In terms of implementation, might be worth referring to the ancient IBM VSAM "database" which (if memory serves me) worked as follows:
1. Index was a linked list of fixed size array blocks each of which that could hold a UP TO a certain number of pointers to data (or name / data) records. (Each block held links to next and previous blocks and a counter of how many records were included in the block.) Deleting a record meant moving the pointers down one, inserting a record meant moving them up one. If block was full, then it would be split into two blocks each half full. There was also a command to reorganise the index if you had a lot of almost empty blocks in order to make all the index blocks x% full.
2. Whether you inserted by position or allowed it to determine position based on a sort order was a user choice.
3. Aside from the need to move (on average 1.5k of) memory up or down by a few bytes every time you delete or insert, this would be relatively well performing.
For positional access, the correct block would be found by iterating over the linked list of blocks and summing the number of items in each block. Once you have the right block, the memory position in the block can be calculated. Since you can probably store c. 1000 pointers in a 4k block this would be c. 1000x faster than iterating over a linked list of single items (as per single bucket hash list). (Of course they don't have to be 4K blocks - you could use any size blocks (say 1k or 16k) depending on the performance characteristics you were looking for.)

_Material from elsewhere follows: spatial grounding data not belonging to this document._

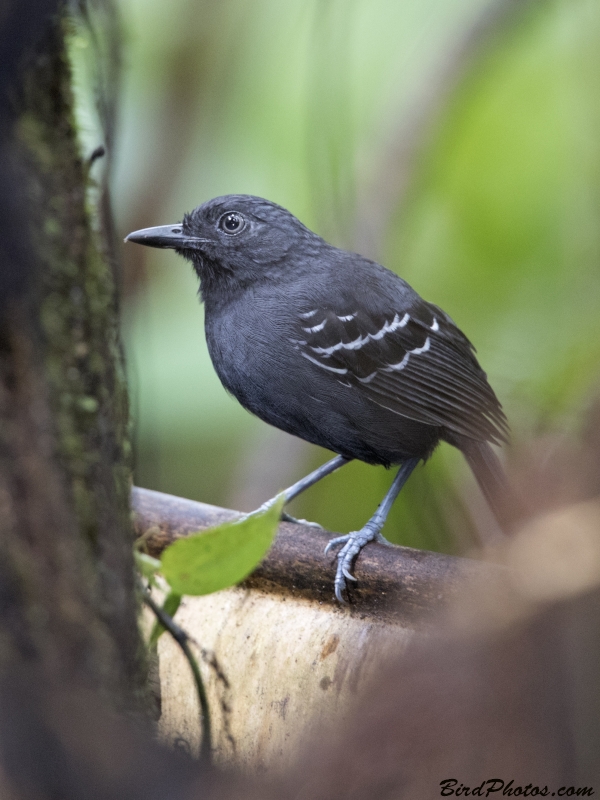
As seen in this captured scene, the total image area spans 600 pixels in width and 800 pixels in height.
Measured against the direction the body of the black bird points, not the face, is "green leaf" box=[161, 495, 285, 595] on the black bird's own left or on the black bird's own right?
on the black bird's own left

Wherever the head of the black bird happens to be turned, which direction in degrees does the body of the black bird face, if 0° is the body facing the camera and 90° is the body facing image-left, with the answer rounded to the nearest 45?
approximately 90°
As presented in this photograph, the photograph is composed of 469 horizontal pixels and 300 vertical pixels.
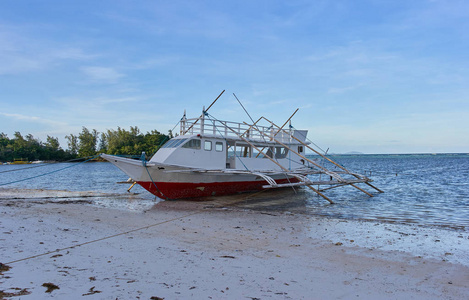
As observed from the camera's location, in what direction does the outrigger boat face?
facing the viewer and to the left of the viewer
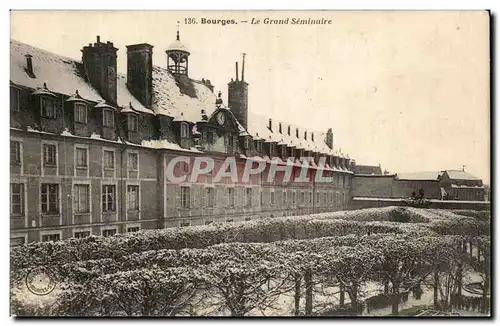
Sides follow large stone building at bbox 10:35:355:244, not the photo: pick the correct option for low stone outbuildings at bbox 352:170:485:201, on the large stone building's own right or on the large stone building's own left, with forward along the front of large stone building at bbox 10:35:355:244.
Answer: on the large stone building's own left

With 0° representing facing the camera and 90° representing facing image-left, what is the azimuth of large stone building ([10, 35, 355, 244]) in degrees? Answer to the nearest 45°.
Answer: approximately 315°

For auto-sorted access, you find the right block by looking at the last entry in each block, and can use a binary search within the correct block to find the exact value - so also pretty well performing.
Wildcard searches might still need to iterate over the whole table, but leading non-wild characters could allow you to subset which parts of the table to iterate over.
4. This algorithm can be used not only at a table-wide level, but you can also use it at a bucket level for buckets >=3 to store records in either item or data sequence and so do a binary search rather than an iteration to find the correct item.
NOTE: Since HADD has to do an HGET in order to determine whether to replace an existing record or add a new one, the performance improvements would likely happen for most types of hash table command / identifier.
5. Subject to the overhead of storing and maintaining the indexes, you could actually combine hashed, item-sorted, data-sorted and positional access methods on a single table, using hmake flags to indicate which types of access to create internally.
The only new commands needed would be hinsert and hsort.
6. This would create extended functionality with significantly better performance and WITHOUT losing backwards compatibility.